Clintonville’s new schools open
Referendum’s phase one completed
By Bert Lehman
When Clintonville embarks on its 2022-23 school year, middle and high school students and teachers will have to adjust to new surroundings.
Middle school students will now attend school in the recently completed middle school expansion onto the high school building.
Superintendent Troy Kuhn told the Clintonville Tribune-Gazette that the construction project is on schedule and will not impact the start of the school year.
“There’s a couple of things that I would say are on backorder, whether it be a door handle or a desk,” Kuhn said. “Some of those things are out of your control, but for the most part, yeah, we’re ready to rock and roll.”
He added, “Part of the final month and a half was me walking around with the general contractor and the subcontractor and going through anything that I wasn’t privy of, or I thought was out of sort. Sometimes it had to be fixed. Most of the time it was we had to make this decision as things were happening and I just want to know why things were the way it was.”
Kuhn admitted that about a month ago he was in “panic mode” and expressed concern to the school board about some of the quality of work that was being done in the construction. He said contractors have taken care of those items of concern.
“I’m very satisfied with it (construction),” Kuhn said. “The overall project is exactly how it was on paper.”
There are a few items that won’t be completed by the time students report to class, but those items won’t impact the education students get.
“There are a couple spots where we decided to plant grass versus lay sod, so there’s some green space areas that we can’t use for another year, but that’s all part of the process,” Kuhn said.

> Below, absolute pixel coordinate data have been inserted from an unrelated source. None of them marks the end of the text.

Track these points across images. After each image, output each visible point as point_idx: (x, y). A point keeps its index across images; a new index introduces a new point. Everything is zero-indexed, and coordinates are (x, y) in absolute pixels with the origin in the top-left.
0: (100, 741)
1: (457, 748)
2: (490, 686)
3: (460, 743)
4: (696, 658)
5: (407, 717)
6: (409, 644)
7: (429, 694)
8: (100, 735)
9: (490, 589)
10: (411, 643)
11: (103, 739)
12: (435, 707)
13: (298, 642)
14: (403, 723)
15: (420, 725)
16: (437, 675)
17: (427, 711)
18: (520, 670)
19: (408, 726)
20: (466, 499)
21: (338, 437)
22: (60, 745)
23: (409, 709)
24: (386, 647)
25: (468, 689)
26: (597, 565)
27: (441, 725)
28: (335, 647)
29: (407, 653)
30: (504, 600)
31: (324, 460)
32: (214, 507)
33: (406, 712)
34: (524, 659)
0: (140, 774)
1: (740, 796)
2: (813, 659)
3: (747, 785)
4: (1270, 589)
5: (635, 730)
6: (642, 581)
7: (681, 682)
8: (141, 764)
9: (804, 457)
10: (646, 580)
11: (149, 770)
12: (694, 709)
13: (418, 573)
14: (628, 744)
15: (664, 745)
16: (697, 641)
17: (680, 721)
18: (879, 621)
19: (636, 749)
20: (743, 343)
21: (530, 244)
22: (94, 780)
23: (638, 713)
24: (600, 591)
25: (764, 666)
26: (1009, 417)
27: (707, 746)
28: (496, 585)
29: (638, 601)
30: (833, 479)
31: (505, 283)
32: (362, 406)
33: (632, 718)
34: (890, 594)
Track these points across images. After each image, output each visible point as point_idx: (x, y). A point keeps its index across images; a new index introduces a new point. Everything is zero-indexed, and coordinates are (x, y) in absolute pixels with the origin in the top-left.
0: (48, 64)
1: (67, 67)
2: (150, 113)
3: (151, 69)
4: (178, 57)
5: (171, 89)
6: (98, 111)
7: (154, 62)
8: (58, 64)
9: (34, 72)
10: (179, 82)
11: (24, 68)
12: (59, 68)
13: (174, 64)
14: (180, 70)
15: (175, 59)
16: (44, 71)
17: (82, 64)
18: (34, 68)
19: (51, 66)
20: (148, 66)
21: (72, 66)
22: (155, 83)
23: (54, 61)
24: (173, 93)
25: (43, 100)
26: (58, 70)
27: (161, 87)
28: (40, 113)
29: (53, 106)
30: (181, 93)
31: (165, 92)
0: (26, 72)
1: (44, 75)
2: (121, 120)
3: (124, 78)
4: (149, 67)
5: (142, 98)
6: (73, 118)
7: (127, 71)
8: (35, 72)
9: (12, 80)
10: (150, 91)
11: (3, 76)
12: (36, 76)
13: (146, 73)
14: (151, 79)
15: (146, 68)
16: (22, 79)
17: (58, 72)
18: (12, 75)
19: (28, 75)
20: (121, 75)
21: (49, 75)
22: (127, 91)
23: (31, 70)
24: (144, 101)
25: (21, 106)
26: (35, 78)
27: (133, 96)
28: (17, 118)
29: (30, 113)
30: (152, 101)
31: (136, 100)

Since the construction project came in “slightly” under budget, Kuhn said it allowed the district to pave all the parking lots, not just the new parking lots. It also allowed the district to reroof the entire building, including the high school and Rec Center.
“Now that can be taken off of our maintenance budget that was supposed to be done in the next five to seven years,” he said.
Since teachers moved into their rooms, Kuhn said he has received positive feedback from them regarding the new middle school expansion. He said teachers like the open space, but are a little apprehensive about how large the building is.
Since middle school and high school students will be sharing some common areas students will be traveling from one side of the building to the other side.
“I think that’s going to be a learning curve for the students on how quickly they need to plan to get from one class to another,” Kuhn said.
He added that teachers are still working out plans on how to efficiently use the open spaces in the building so they are not a distraction to students.
Kuhn said the construction project will allow the district to “expand to consolidate.”
“We’re hoping that the new curriculum and new spaces draw kids into our district,” he said.
Even if the district’s enrollment plateaus or declines, Kuhn said having the middle school and high school share many spaces means the district will not have to spend money on spaces that overlap in functionality.
“We don’t need two of everything. We don’t need two kitchens, two cafeterias. We don’t need two industrial arts spaces because those add up in money really, really fast,” Kuhn said. “We’re looking long term on how we can not only offer curriculum that is for (students in grades) 6-12 and build upon the curriculum, but also be fiscally responsible knowing that we need less people and less equipment to still accomplish the same tasks.”
The construction project allowed the district to add new security features to the middle school and high school building, but not all those features will be shared with the public.
“We have a lot of security that will be in these new facilities that necessarily won’t be publicized in the paper, but I’m aware of it because I helped design it,” Kuhn said. “Those are those things behind the scenes that we just tell people technology has come a long way and we’re able to do a whole bunch of things to keep the building safe and secure, but we’re not necessarily going to tell the public what those things are.”
A dedication ceremony for the public is scheduled from 3:30-4 p.m. Friday, Sept. 16, at the middle school entrance. A ribbon cutting event will also be part of the ceremony. The facility will then be open to the public from 4-7 p.m.
Kuhn said the district decided to hold the ceremony after school started in order to allow teachers and students to get settled into the building first.
“I didn’t want to create anymore anxiety for the teachers or the administrators,” Kuhn said. “Let’s get settled in for a week or two, and then let’s let the community come in.”
Phase two of the construction referendum is already underway, as the old middle school is currently being converted into an elementary school.
“The middle school is under abatement right now, removing the asbestos in it,” Kuhn said. “They are ripping out lockers, tearing down walls, doing all that stuff. The goal of phase two is to make a space that elementary students fit into, not (put) elementary student in a former middle school or better yet, the old, old high school. We want elementary kids to feel like they are in an elementary school. And elementary school teachers feeling like they are in elementary school spaces.”
Kuhn said phase two will be completed by September 2023.